▶ **DATASET RECORDS**
────────────────────

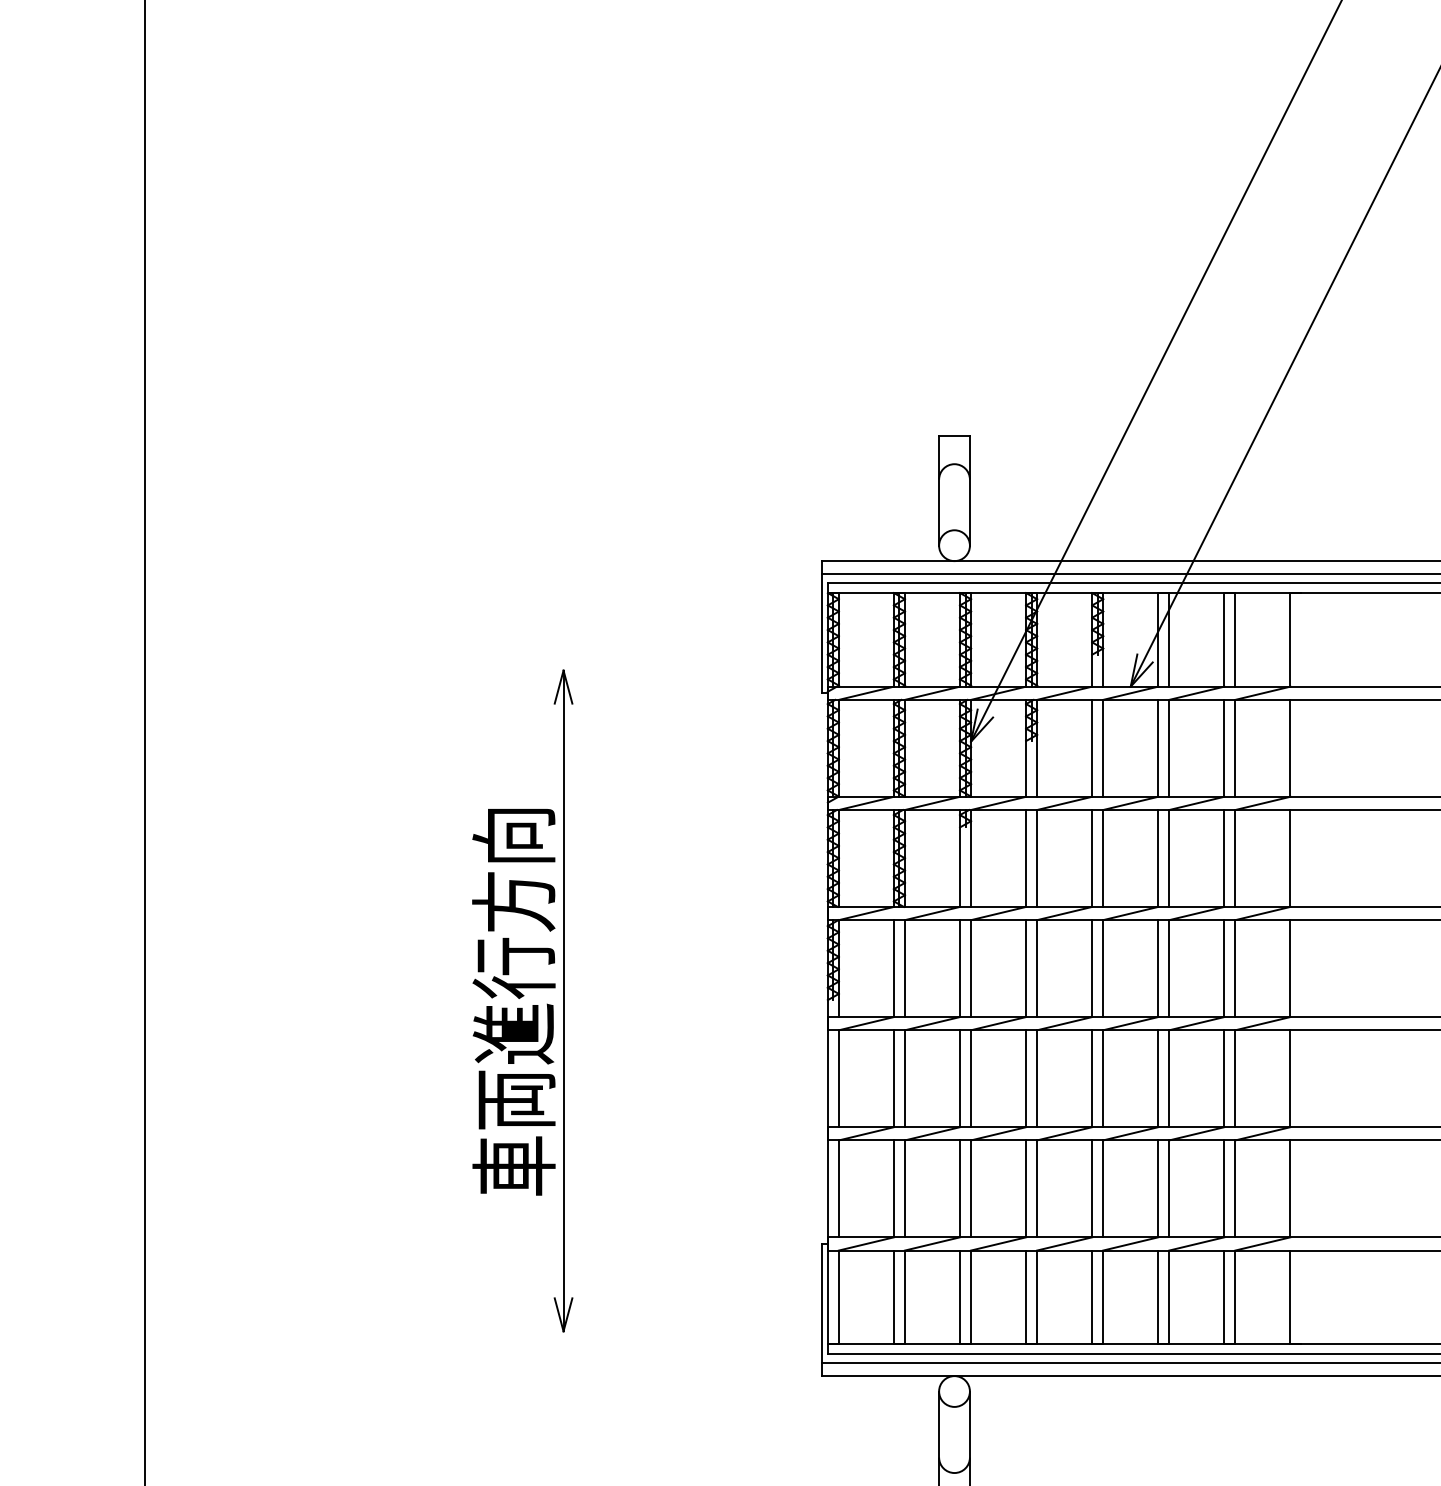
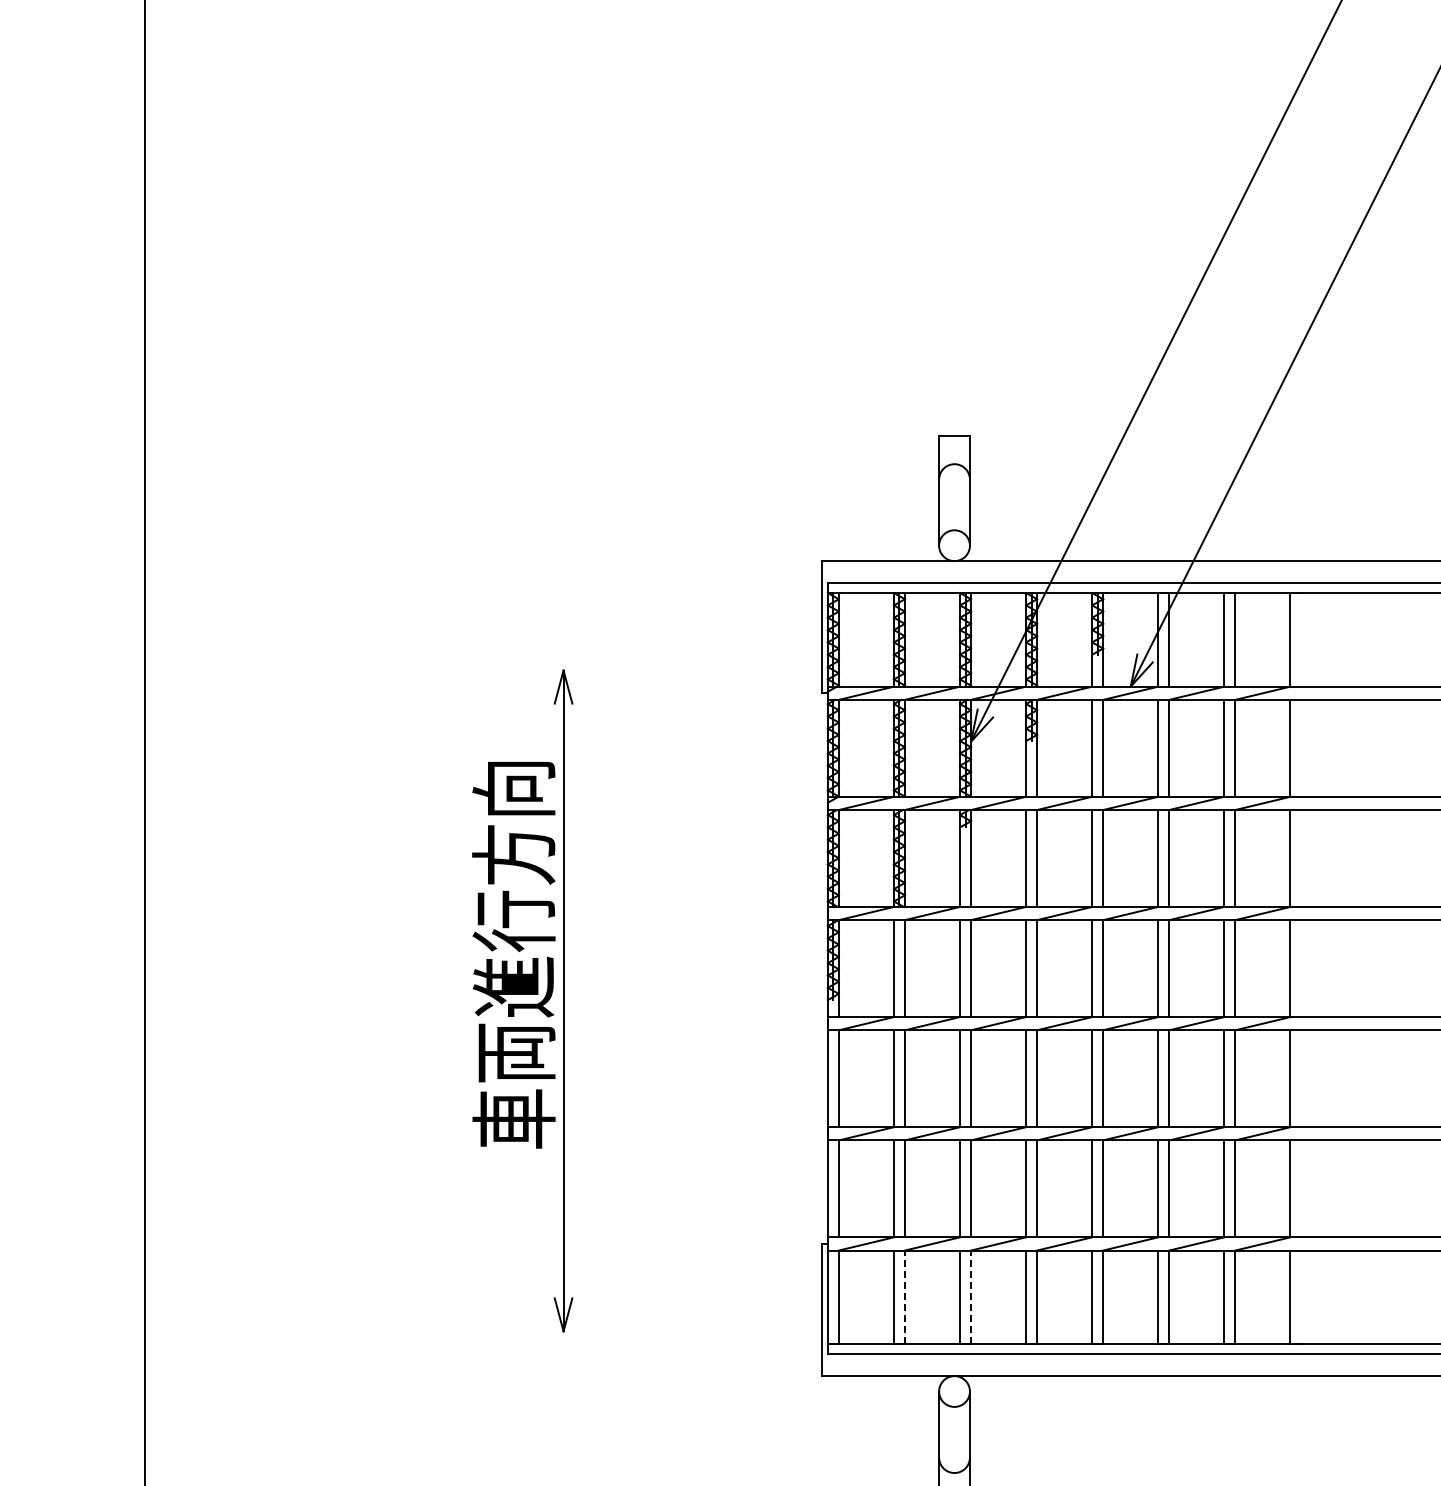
line at (1129, 574): present -> none
text at (513, 1002) position: (513, 1002) -> (513, 955)
line at (904, 1297): solid -> dashed
line at (971, 1297): solid -> dashed
line at (1129, 1362): present -> none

────────────────────

▶ **YOUR INSTRUCTIONS**
Gather every row of the items that contains the word "line", and copy each of those rows in full.

▶ **CORRECT RESULT**
line at (1129, 574): present -> none
line at (904, 1297): solid -> dashed
line at (971, 1297): solid -> dashed
line at (1129, 1362): present -> none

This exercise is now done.